Monday, November 26, 2012

Stone 2 -- Part 2


The preaching of Jesus assaulted Nicodemus’ understanding of God. The letter of the law and the covenant of Abraham was the Jews road to salvation. Nicodemus not only taught compliance to this creed; he lived it. Despite claims of legal perfection and attempts to keep the law, there was something lacking in his relationship to God. Nicodemus knew his heart and his heart brought him to this interview with Jesus. According to Jesus, repentance from sin and faith in God brought salvation. It is not the reward of good deeds.
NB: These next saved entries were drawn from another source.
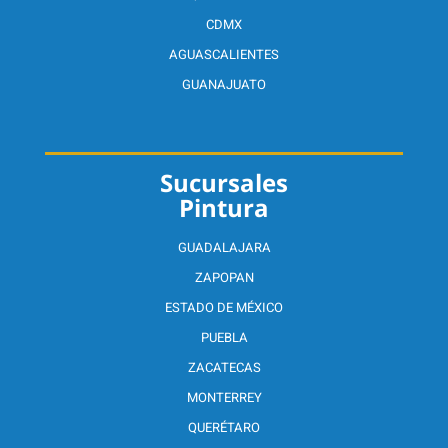
CDMX
AGUASCALIENTES
GUANAJUATO
Sucursales
Pintura
GUADALAJARA
ZAPOPAN
ESTADO DE MÉXICO
PUEBLA
ZACATECAS
MONTERREY
QUERÉTARO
The whole message of the Christian gospel is that God was in Christ reconciling the world by His death and resurrection. Jesus’ statement to Nicodemus was an invitation to be free from the hopelessness of moral reformation offered by the law. The problem of sin goes deeper than individual actions. It goes to the very nature of man. No amount of moral teaching can correct the problem; an act of God is needed. God sent His Son.
Jesus fulfilled the law and invited men to come back to God. He declared that the Kingdom of God belonged to whosoever was willing to enter. Christians sing “whosoever surely meaneth me.” Jesus bought salvation for all mankind, but it is only given to individuals. God desires a relationship with each person. An earthly father’s attention is divided among his children. An all-knowing, all-present God gives each child His full focus. His eyes and ears are always open to our every need and deed. His Spirit bears us up when we fall and rejoices over our every tiny step. God walks within us.  
The wisest moral teaching cannot love us. It can only make demands. It can speak only to our faults. It offers only to be our taskmaster. Nicodemus knew this. He was a slave to the law. Jesus offered him the freedom of faith. The smallest measure of faith invested in Christ causes the angels in heaven to rejoice.
“For God so loved the world, that he gave his only begotten Son, that whosoever believeth in him should not perish, but have everlasting life. For God sent not his Son into the world to condemn the world; but that the world through him might be saved. He that believeth on him is not condemned: but he that believeth not is condemned already, because he hath not believed in the name of the only begotten Son of God.”